Sunday, 13 October 2013

Hospital visit

I was out when you banged your face against the bed frame this afternoon. Your mum called me to tell me to come back. When I got home, you were asleep and your blood was on your mother's clothes. I lay next to you until you woke. When you did, drowsy, you put your hand down my t-shirt as you often do, and realised I wasn't your mum. You wanted her.
We talked - you are becoming so articulate and words I haven't taught you are used correctly in whole sentences - and then I saw blood was still coming out of the cut above your teeth. We took you to the hospital - an idea you enthuse about - but a reality you weren't so keen on as the nurse, doctor and specialist looked into your mouth.
Everything was okay, which is what I thought (you can't be too careful) and we can mark it down as another experience. You have a fat lip but it worries you not. I'd put you in your new wellies so you splashed around in puddles just outside the hospital when we got off the bus and later outside the Indian restaurant we ate in on the way home.

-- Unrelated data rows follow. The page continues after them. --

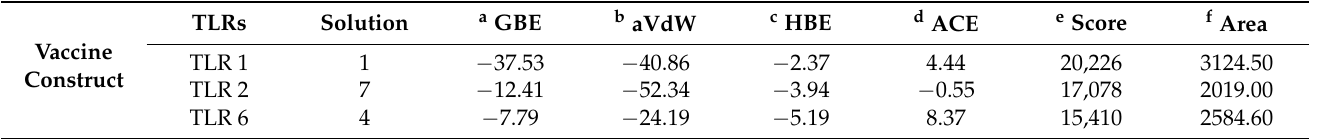
Figure 9. Molecular docking studies of the designed molecule with TLR 6. ( A ) Docked complex as predicted by ClusPro. The green ribbons depict the TLR 6 molecule, while the warm pink corresponds to the vaccine molecule. ( B ) HDOCK docked complex (yellow represents vaccine). ( C ) Residue interactions between TLR 6 and vaccine construct. Hydrogen bonds are indicated with blue lines. Table 5. Docking result produced by Patchdock and refined by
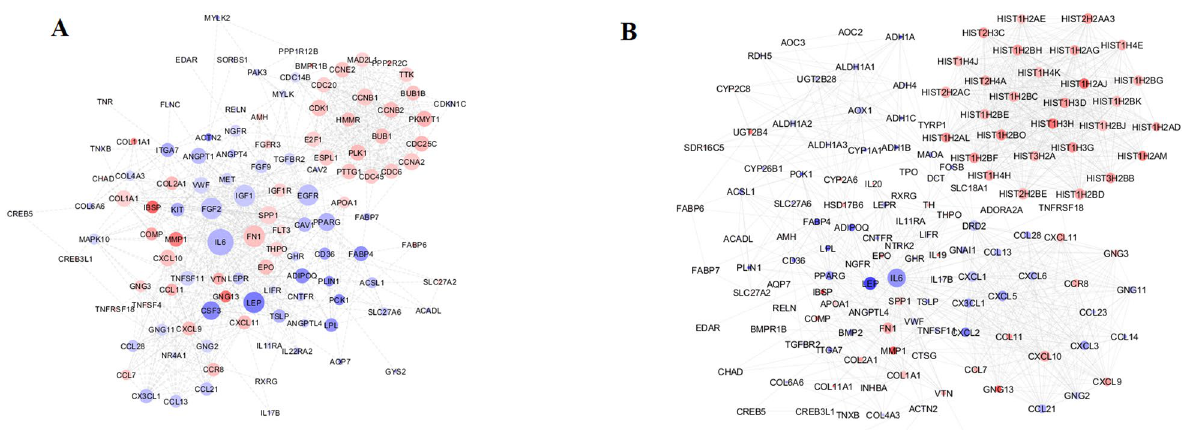
Figure 3. PPI network of breast cancer differentially expressed genes (DEGs) between normal and GATA3 mutant samples in ( A ) the entire patient and ( B ) ER-positive subgroup. The node size is proportional to the degree value as the bigger size means the larger degree value. The color of the node is related to the expression of genes: up regulated genes are shown in Red and down regulated genes are shown in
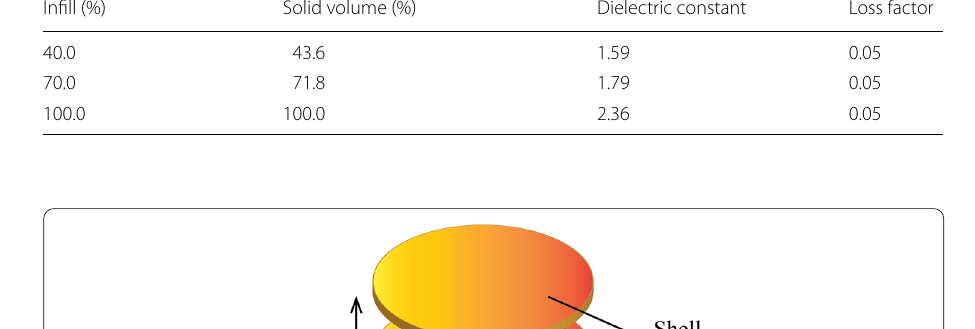
Table 1 Dielectric properties of 3D-printed TPU in three different infill levels Infill (%)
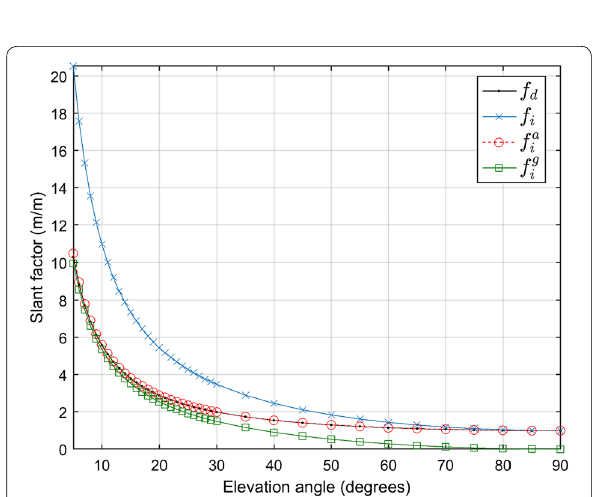
Fig. 8 Slant factors for the direct and interferometric—total and components—signals as a function of satellite elevation angle (for a fixed 10‑m reflector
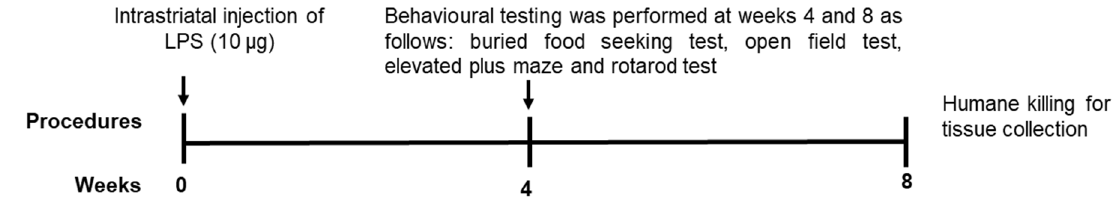
Figure 8. Timeline for intrastriatal administration of LPS in C57BL/6 mice. LPS was administered on day 1, followed by behavioural testing at 4 and 8 weeks post-treatment. The tissues were collected for subsequent analyses after the last behavioural test.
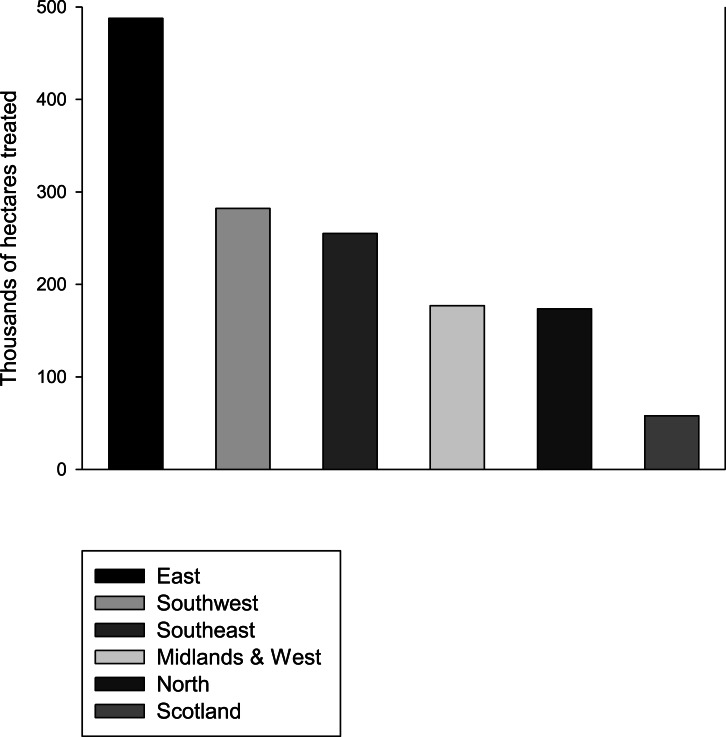
Neonicotinoid usage by region.The area in thousands of hectares treated with neonicotinoids in 2010 in different regions of England and Scotland. Data from Defra (2014).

There are three Indians on Grey's Inn Road by the bus stop called King's Cross station. I'd been into none of them in the fourteen years I've been around here but have visited all three in the last month. You have delighted waiters with your knowledge of the cuisine (poppadom, mango chu(k)ney, pilau rice, nan bread are staples of your vocabulary) and we give you mild curries and a bit of tarka dal.
Son, you are two years and nearly three months old. Your language skills are phenomenal and you motor skills (which I'd worried about because as over-eager parents we may do too much for you) are catching up. You are putting Lego (duplo) together yourself now and 80 more bricks arrive tomorrow. You will always be my special boy.